Tentu, bagi individu-individu muslim seperti saya, kondisi tersebut bisa sangat merepotkan. Sebab, hidup menjadi terbatas. Layanan pemenuhan kebutuhan konsumtif tidak lagi bisa ditemui. Ke mana-mana pergi untuk sekadar mencari penjual makan harian di warung atau restoran, sulitnya minta ampun.

Waktu itu, saya membayangkan kondisi serupa terjadi di Indonesia selama Ramadan. Pada pengalaman hidup di Australia, warung atau restoran dan supermarket yang tutup tiga hari selama momen Natal saja bikin repot. Saya lalu tidak bisa membayangkan, alangkah merepotkannya jika warung atau restoran dipaksa ditutup selama sebulan penuh selama Ramadan sehingga tidak bisa melayani mereka yang sedang tidak berpuasa.

Jangankan bagi yang nonmuslim, bagi muslim yang karena alasan tertentu tidak bisa berpuasa (seperti musafir, sakit, haid, hamil, dan menyusui) saja, pemaksaan penutupan itu tentu merepotkan.

Soal pindah jam buka, para pebisnis tidak perlu diajari. Kebutuhan atas makan-minum pasti meningkat pada jam-jam buka puasa. Itu adalah pasar bagi pebisnis. Tetapi, menutup sama sekali secara paksa tentu bukan opsi bagi mereka.

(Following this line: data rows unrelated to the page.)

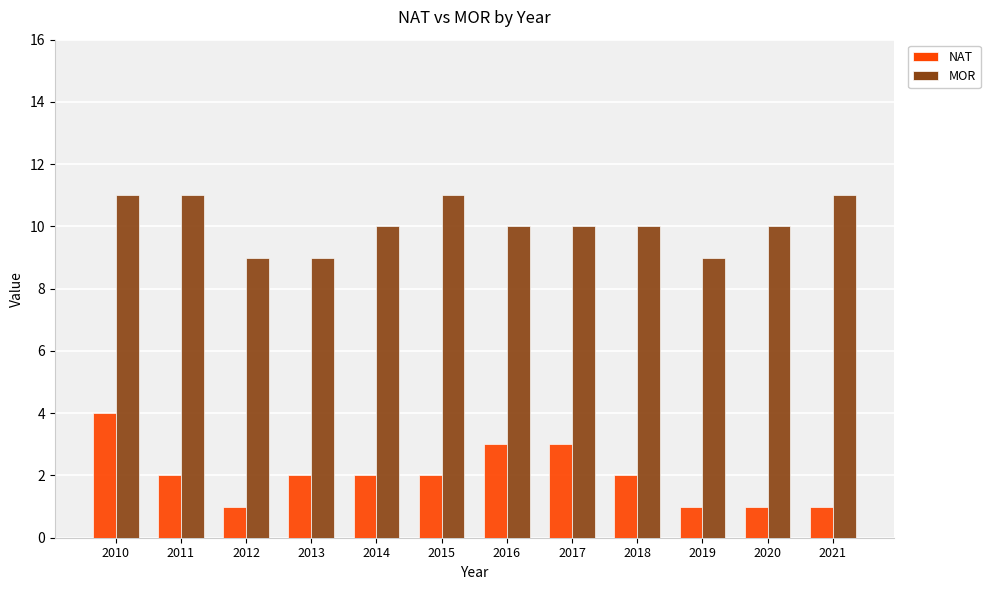

At which category is the sum across all series the highest?

2010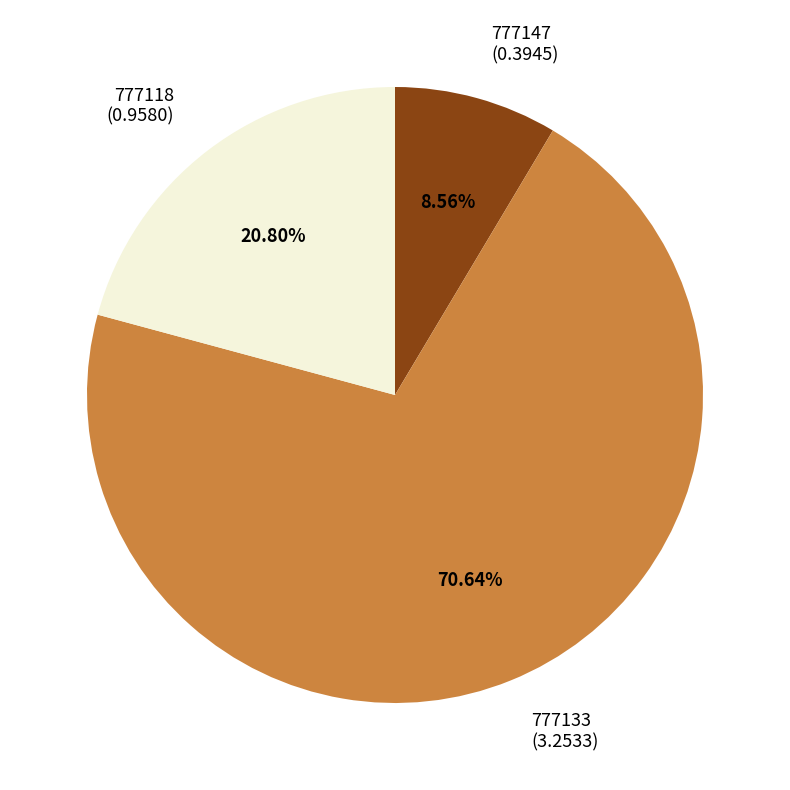

To the nearest percent, what percentage of the pie is 777118?

21%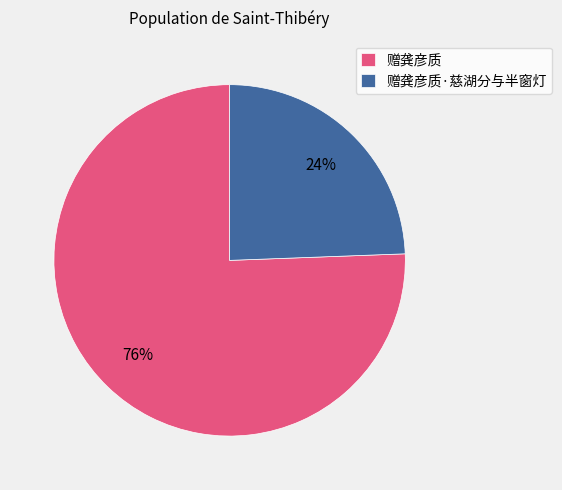

Is there any slice that represents more than half of the pie?

Yes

Ramadan memang bulan penuh rahmat. Bulan penuh berkah. Bulan penuh ampunan. Tetapi, memaksa orang menghormati kepentingan kaum yang berpuasa menjauhkan kita dari prinsip rahmat, berkah, dan ampunan tersebut. Karena itu, publik muslim tidak perlu manja dengan berebut penghormatan dari yang lain di tengah syariat Islam yang memperbolehkan individu muslim tidak berpuasa karena alasan tertentu.

Memang, diperlukan edukasi yang baik. Islam mengajarkan, besaran dan kualitas ibadah, antara lain, bergantung pada tingkat kesulitan dan tantangan. Dalam adagium klasiknya, al-ajru ‘ala qadri al-masyaqqah. Maksudnya, tingkat kesulitan dan tantangan yang tinggi semakin meningkatkan derajat dan kualitas ibadah seseorang. Apalagi jika tantangan itu diakomodasi Islam sebagai faktor yang memperkenankan individu tidak berpuasa seperti di atas.